- **Page text**

<<<<

Thanks for the clarifications, Tim. It makes much sense, now.
Robert
On Jan 26, 2007, at 4:50 PM, Cerebus wrote:
On 1/25/07, Rob Withers reefedjib@yahoo.com wrote:
I am not currently parsing the certificate extensions, and discussion of the commonName vs the subjectAltName has always confused me. This would be something that could be worked on with X509.
Back when X.500 defined distinguished names, there wasn't a lot of thought about non-people being named in this way. X.509 adopted the X.500 naming scheme, but applied to people, services, devices, etc. Various kludges were added to DN to accommodate different protocol naming needs.
Eventually a light dawned and the subjectAltName extension was defined. The protocol specific names go in there (predefined types like rfc822Name, iPaddress, dNSName, etc.), leaving the subject DN for a human-readable names.
Also, subject DN is allowed to be empty, in which case the names *have* to be in subjectAltName. :)

>>>>

Pick up the email thread about X.509 certificate names right after its last line, and keep writing it. The items on this page have nothing to do with the email about certificate names.

- **Data excerpts**
<<<<

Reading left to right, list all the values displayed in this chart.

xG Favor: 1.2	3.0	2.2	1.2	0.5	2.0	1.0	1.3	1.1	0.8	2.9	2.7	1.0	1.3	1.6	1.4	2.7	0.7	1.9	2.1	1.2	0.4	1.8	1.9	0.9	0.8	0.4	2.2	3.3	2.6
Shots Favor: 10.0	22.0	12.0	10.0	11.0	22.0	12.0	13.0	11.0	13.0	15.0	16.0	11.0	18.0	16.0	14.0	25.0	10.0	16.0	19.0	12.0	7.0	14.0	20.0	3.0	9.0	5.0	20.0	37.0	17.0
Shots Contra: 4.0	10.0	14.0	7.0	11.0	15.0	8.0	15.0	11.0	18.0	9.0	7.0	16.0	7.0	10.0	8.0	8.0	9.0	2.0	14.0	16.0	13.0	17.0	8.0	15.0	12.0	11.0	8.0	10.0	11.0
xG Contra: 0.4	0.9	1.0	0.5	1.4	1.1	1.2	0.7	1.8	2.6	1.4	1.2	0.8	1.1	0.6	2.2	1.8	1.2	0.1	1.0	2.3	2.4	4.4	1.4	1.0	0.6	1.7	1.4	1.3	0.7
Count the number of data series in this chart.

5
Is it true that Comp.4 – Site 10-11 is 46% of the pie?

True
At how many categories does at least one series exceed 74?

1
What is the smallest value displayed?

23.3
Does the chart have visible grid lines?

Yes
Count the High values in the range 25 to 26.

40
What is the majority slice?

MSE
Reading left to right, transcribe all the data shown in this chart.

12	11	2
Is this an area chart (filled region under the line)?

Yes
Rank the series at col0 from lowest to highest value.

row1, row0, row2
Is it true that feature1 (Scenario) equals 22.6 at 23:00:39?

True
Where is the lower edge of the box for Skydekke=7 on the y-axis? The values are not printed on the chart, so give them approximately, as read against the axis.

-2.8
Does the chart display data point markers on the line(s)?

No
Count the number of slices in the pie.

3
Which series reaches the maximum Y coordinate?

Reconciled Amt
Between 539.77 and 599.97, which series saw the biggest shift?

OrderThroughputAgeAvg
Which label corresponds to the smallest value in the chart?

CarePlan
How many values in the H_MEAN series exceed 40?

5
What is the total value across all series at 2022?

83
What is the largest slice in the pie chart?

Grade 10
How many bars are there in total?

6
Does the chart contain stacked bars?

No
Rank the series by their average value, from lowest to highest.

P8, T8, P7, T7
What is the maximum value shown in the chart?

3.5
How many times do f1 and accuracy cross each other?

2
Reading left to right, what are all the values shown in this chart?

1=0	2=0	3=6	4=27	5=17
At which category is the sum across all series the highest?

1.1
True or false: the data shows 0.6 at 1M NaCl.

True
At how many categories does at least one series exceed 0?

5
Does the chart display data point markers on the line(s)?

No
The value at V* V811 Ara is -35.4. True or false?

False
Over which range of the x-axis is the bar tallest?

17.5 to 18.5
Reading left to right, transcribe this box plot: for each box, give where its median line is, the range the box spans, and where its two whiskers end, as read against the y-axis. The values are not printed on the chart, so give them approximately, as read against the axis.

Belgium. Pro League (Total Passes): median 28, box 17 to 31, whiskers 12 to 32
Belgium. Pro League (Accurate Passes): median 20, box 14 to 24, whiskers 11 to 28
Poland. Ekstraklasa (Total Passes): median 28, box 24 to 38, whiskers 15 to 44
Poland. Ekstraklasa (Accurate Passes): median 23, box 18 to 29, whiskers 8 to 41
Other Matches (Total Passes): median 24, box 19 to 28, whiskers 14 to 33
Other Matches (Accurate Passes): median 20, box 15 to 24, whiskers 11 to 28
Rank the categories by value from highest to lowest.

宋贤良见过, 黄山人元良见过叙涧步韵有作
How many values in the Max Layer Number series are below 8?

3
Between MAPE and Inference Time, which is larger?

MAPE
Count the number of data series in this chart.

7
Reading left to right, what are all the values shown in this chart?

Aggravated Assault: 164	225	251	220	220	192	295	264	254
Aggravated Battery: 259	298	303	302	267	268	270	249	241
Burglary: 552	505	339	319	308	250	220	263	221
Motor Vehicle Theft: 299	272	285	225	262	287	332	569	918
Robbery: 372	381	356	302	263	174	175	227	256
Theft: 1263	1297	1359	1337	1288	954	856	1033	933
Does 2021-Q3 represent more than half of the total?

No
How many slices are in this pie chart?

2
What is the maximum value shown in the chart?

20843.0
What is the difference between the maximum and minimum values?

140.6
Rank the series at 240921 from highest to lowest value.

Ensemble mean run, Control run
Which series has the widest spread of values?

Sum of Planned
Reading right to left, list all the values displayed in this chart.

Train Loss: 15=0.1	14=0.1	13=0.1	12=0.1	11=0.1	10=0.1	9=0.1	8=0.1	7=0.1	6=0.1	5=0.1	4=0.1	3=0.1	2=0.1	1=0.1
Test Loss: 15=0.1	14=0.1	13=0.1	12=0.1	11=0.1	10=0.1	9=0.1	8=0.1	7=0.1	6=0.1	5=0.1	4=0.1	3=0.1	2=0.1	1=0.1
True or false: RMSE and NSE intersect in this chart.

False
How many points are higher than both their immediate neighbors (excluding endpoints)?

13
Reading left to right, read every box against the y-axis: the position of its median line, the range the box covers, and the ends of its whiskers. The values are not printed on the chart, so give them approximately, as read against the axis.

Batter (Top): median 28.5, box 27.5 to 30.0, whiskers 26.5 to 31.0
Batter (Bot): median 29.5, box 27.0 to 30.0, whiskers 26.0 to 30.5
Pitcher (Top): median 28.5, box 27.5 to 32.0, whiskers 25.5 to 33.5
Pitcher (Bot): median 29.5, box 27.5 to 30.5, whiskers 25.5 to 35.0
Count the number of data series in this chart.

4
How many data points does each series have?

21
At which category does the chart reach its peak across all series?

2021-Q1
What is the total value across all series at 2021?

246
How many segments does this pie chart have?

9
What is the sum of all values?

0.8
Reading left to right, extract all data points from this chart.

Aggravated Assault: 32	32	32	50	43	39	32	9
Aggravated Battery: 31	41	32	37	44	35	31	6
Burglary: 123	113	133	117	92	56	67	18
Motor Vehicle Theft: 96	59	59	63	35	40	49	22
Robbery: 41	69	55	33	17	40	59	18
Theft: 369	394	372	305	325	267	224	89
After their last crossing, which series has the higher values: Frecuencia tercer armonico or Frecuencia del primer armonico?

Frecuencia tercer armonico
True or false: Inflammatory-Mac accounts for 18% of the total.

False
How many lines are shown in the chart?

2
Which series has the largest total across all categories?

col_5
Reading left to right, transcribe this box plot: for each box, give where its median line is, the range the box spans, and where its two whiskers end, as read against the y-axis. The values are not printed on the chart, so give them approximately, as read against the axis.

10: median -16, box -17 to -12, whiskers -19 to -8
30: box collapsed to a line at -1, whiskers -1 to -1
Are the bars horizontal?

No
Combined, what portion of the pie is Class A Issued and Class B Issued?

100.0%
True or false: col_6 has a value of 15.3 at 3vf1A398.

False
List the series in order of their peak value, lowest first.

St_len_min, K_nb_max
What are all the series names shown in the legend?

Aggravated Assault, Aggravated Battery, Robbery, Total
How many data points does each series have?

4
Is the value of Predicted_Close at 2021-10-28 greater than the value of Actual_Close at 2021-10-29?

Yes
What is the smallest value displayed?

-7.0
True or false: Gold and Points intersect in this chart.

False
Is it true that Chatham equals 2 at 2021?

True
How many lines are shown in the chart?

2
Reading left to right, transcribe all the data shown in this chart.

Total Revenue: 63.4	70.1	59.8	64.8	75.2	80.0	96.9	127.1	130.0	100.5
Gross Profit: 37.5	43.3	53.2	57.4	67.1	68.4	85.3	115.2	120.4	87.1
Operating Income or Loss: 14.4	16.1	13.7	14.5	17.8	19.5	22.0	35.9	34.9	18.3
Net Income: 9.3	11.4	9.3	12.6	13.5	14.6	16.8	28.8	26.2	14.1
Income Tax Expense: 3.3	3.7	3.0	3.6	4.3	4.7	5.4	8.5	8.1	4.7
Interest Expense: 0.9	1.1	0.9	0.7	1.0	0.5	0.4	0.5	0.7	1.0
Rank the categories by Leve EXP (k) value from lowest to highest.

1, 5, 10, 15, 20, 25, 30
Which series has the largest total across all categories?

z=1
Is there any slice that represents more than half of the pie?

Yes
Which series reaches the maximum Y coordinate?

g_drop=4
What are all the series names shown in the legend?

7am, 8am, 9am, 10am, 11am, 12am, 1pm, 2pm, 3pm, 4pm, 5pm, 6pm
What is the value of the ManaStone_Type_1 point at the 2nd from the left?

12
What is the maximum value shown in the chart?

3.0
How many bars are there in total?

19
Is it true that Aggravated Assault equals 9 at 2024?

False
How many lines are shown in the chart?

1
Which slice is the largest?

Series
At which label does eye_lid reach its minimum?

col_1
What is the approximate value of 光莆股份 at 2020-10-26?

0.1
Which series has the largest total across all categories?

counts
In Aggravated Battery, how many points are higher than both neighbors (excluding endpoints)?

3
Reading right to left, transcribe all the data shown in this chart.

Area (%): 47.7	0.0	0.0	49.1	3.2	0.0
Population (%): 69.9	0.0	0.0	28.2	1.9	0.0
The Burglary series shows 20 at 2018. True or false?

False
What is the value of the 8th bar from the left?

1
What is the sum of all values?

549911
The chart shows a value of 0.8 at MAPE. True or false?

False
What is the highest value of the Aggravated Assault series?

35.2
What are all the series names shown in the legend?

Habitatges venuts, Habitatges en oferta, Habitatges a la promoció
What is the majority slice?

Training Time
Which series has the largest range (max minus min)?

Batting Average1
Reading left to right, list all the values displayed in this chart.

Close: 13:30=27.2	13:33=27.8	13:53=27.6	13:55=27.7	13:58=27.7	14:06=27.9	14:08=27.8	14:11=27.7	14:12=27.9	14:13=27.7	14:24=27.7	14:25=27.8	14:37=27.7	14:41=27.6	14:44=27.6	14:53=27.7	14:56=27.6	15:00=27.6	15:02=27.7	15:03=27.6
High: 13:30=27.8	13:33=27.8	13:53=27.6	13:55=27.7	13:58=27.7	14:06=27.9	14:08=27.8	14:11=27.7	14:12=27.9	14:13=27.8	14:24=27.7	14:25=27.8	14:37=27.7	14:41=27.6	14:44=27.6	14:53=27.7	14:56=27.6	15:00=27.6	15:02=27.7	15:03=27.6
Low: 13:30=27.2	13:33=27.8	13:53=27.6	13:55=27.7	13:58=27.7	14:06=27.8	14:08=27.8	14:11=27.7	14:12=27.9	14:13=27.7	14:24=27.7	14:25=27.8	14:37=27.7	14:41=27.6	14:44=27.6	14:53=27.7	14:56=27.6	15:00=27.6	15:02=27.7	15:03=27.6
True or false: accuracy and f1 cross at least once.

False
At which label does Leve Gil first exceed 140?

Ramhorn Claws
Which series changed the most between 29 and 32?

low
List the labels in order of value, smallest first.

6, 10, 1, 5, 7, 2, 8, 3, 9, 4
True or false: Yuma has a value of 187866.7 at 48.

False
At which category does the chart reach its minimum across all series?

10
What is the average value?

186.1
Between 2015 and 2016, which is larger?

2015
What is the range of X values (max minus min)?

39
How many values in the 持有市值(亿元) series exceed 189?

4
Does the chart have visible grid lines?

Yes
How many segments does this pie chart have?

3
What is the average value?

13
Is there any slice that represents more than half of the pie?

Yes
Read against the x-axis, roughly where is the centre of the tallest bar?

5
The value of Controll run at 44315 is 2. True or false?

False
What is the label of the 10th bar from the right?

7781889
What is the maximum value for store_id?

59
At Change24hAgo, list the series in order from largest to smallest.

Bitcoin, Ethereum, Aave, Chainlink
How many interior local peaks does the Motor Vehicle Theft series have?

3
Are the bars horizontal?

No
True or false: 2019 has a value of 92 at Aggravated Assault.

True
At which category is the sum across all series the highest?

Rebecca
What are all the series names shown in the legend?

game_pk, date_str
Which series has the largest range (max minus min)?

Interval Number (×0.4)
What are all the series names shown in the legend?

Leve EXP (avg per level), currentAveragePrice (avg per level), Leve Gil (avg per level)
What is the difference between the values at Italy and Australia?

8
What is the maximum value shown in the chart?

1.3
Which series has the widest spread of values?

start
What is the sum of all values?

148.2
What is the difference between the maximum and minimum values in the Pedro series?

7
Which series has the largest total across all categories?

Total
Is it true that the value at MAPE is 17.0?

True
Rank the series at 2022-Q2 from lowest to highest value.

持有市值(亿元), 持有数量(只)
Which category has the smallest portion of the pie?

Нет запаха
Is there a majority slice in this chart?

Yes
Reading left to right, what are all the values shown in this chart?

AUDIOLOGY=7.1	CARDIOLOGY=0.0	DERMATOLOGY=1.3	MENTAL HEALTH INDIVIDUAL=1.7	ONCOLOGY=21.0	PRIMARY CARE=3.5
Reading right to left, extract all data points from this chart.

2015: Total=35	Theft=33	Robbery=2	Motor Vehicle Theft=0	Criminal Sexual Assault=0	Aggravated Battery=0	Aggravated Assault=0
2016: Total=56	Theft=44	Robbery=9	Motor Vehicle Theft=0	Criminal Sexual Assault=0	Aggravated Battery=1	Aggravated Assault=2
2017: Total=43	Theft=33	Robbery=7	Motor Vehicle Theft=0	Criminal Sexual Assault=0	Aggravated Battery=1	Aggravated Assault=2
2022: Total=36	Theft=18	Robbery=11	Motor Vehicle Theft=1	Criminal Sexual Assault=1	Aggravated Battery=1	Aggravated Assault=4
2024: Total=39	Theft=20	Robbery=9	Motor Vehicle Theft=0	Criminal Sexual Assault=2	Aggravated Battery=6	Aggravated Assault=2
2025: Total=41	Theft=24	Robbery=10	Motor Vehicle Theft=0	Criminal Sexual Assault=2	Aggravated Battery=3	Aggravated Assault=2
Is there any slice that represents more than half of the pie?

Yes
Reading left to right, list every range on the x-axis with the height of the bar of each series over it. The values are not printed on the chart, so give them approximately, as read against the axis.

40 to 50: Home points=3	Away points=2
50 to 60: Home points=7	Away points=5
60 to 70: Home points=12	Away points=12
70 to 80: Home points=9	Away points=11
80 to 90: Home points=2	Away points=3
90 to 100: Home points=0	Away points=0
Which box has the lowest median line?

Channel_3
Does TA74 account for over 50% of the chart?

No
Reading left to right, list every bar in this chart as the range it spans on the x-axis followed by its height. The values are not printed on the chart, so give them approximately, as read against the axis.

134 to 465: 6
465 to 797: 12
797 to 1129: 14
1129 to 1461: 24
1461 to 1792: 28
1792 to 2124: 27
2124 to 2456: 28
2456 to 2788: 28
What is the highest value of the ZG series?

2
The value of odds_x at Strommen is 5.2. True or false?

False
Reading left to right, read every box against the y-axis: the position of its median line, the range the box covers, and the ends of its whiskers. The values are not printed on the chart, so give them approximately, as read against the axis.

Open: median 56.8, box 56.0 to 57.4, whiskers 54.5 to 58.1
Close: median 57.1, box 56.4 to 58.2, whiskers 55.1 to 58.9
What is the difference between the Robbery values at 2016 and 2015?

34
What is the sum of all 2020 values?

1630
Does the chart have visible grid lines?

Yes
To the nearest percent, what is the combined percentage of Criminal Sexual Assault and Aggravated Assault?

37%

>>>>

- **Result of this task**
I don't understand what you mean when you say "it's bad practice to put authorization data into an authentication instrument like a certificate".
Mostly that was aimed at Ron but I was at the airport posting from my N800 so I was being lazy.
I would think that once a certificate is authenticated, then it's identity (commonName or subjectAltName) could be used for authorization. At least the SSL spec speaks about it working this way.
Correct. However, the authZ decision should be made local to the service, *not* by the certificate issuer. IOW, the certificate or public key is your index into a local authorization database, and it's the information in that database that determines the cert holder's access rights.